### やるべきこと
一覧の最初の行から「mai degrabă cu un Galaxy S21 FE ca hardware.」を含む行までを、その行も含めて、1行を1つの文字列とするJSONリストに変換せよ。空行は入れない。

抽出したページのテキストデータ

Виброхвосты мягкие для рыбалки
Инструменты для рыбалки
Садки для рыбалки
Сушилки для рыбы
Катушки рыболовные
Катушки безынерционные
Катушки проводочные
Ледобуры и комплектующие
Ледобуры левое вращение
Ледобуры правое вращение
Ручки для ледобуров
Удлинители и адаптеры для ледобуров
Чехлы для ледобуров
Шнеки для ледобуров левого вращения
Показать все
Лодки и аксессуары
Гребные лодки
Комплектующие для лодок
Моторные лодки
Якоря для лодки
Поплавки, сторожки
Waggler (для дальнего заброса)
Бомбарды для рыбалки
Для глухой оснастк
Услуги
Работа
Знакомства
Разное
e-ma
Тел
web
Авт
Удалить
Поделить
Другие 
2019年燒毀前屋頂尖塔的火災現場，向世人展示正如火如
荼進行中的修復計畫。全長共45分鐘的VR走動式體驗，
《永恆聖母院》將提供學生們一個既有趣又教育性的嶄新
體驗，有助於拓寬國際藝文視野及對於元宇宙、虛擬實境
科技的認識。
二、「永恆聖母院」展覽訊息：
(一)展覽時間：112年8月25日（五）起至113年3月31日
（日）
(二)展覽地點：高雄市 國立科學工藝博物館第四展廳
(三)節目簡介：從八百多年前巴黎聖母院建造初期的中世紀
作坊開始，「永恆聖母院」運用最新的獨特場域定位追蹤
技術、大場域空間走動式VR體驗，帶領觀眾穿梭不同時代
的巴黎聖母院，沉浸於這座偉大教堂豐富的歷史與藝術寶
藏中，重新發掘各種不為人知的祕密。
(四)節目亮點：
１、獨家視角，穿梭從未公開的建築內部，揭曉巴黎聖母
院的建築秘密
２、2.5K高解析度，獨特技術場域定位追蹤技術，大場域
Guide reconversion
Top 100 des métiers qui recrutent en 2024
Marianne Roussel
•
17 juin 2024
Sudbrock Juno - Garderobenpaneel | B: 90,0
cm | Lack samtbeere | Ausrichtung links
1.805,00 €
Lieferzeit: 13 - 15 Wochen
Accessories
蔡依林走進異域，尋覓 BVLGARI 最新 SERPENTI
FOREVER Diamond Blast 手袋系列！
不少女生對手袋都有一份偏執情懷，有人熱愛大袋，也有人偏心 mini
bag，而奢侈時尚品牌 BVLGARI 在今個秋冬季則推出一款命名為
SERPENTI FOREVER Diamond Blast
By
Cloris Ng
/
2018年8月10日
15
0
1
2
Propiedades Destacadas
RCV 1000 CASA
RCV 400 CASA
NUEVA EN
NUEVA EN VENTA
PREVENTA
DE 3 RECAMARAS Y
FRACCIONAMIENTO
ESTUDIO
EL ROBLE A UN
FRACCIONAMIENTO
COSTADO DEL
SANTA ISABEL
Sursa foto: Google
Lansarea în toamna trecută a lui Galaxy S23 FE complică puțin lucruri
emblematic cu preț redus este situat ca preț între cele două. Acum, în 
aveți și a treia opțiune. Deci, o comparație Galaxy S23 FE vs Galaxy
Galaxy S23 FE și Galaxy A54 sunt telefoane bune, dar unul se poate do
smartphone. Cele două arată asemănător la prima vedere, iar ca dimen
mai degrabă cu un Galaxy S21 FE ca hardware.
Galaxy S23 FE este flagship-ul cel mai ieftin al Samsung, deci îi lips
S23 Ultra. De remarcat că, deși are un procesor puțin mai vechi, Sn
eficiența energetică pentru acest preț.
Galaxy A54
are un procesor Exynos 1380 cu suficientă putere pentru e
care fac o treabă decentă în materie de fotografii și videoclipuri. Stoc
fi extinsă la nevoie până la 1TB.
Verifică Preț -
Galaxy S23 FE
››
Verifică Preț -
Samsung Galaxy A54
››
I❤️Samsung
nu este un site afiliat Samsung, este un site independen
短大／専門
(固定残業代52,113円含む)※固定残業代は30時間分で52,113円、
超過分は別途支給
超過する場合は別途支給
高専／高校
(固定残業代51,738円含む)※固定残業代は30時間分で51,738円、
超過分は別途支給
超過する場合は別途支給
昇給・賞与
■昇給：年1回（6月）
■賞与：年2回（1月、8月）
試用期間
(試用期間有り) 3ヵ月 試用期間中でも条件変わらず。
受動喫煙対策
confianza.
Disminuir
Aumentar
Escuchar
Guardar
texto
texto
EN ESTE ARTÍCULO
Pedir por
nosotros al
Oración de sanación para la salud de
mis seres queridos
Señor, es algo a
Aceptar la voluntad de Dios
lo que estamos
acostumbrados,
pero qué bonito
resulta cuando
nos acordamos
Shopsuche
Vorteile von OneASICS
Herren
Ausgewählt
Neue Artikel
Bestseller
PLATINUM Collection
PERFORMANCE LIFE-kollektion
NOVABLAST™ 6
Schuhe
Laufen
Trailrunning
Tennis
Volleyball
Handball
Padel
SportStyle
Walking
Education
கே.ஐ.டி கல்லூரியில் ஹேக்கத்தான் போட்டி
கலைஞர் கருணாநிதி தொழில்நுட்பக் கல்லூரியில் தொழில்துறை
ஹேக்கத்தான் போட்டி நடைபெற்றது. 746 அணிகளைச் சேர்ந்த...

### 本課題の解答
[
  "Виброхвосты мягкие для рыбалки",
  "Инструменты для рыбалки",
  "Садки для рыбалки",
  "Сушилки для рыбы",
  "Катушки рыболовные",
  "Катушки безынерционные",
  "Катушки проводочные",
  "Ледобуры и комплектующие",
  "Ледобуры левое вращение",
  "Ледобуры правое вращение",
  "Ручки для ледобуров",
  "Удлинители и адаптеры для ледобуров",
  "Чехлы для ледобуров",
  "Шнеки для ледобуров левого вращения",
  "Показать все",
  "Лодки и аксессуары",
  "Гребные лодки",
  "Комплектующие для лодок",
  "Моторные лодки",
  "Якоря для лодки",
  "Поплавки, сторожки",
  "Waggler (для дальнего заброса)",
  "Бомбарды для рыбалки",
  "Для глухой оснастк",
  "Услуги",
  "Работа",
  "Знакомства",
  "Разное",
  "e-ma",
  "Тел",
  "web",
  "Авт",
  "Удалить",
  "Поделить",
  "Другие ",
  "2019年燒毀前屋頂尖塔的火災現場，向世人展示正如火如",
  "荼進行中的修復計畫。全長共45分鐘的VR走動式體驗，",
  "《永恆聖母院》將提供學生們一個既有趣又教育性的嶄新",
  "體驗，有助於拓寬國際藝文視野及對於元宇宙、虛擬實境",
  "科技的認識。",
  "二、「永恆聖母院」展覽訊息：",
  "(一)展覽時間：112年8月25日（五）起至113年3月31日",
  "（日）",
  "(二)展覽地點：高雄市 國立科學工藝博物館第四展廳",
  "(三)節目簡介：從八百多年前巴黎聖母院建造初期的中世紀",
  "作坊開始，「永恆聖母院」運用最新的獨特場域定位追蹤",
  "技術、大場域空間走動式VR體驗，帶領觀眾穿梭不同時代",
  "的巴黎聖母院，沉浸於這座偉大教堂豐富的歷史與藝術寶",
  "藏中，重新發掘各種不為人知的祕密。",
  "(四)節目亮點：",
  "１、獨家視角，穿梭從未公開的建築內部，揭曉巴黎聖母",
  "院的建築秘密",
  "２、2.5K高解析度，獨特技術場域定位追蹤技術，大場域",
  "Guide reconversion",
  "Top 100 des métiers qui recrutent en 2024",
  "Marianne Roussel",
  "•",
  "17 juin 2024",
  "Sudbrock Juno - Garderobenpaneel | B: 90,0",
  "cm | Lack samtbeere | Ausrichtung links",
  "1.805,00 €",
  "Lieferzeit: 13 - 15 Wochen",
  "Accessories",
  "蔡依林走進異域，尋覓 BVLGARI 最新 SERPENTI",
  "FOREVER Diamond Blast 手袋系列！",
  "不少女生對手袋都有一份偏執情懷，有人熱愛大袋，也有人偏心 mini",
  "bag，而奢侈時尚品牌 BVLGARI 在今個秋冬季則推出一款命名為",
  "SERPENTI FOREVER Diamond Blast",
  "By",
  "Cloris Ng",
  "/",
  "2018年8月10日",
  "15",
  "0",
  "1",
  "2",
  "Propiedades Destacadas",
  "RCV 1000 CASA",
  "RCV 400 CASA",
  "NUEVA EN",
  "NUEVA EN VENTA",
  "PREVENTA",
  "DE 3 RECAMARAS Y",
  "FRACCIONAMIENTO",
  "ESTUDIO",
  "EL ROBLE A UN",
  "FRACCIONAMIENTO",
  "COSTADO DEL",
  "SANTA ISABEL",
  "Sursa foto: Google",
  "Lansarea în toamna trecută a lui Galaxy S23 FE complică puțin lucruri",
  "emblematic cu preț redus este situat ca preț între cele două. Acum, în ",
  "aveți și a treia opțiune. Deci, o comparație Galaxy S23 FE vs Galaxy",
  "Galaxy S23 FE și Galaxy A54 sunt telefoane bune, dar unul se poate do",
  "smartphone. Cele două arată asemănător la prima vedere, iar ca dimen",
  "mai degrabă cu un Galaxy S21 FE ca hardware."
]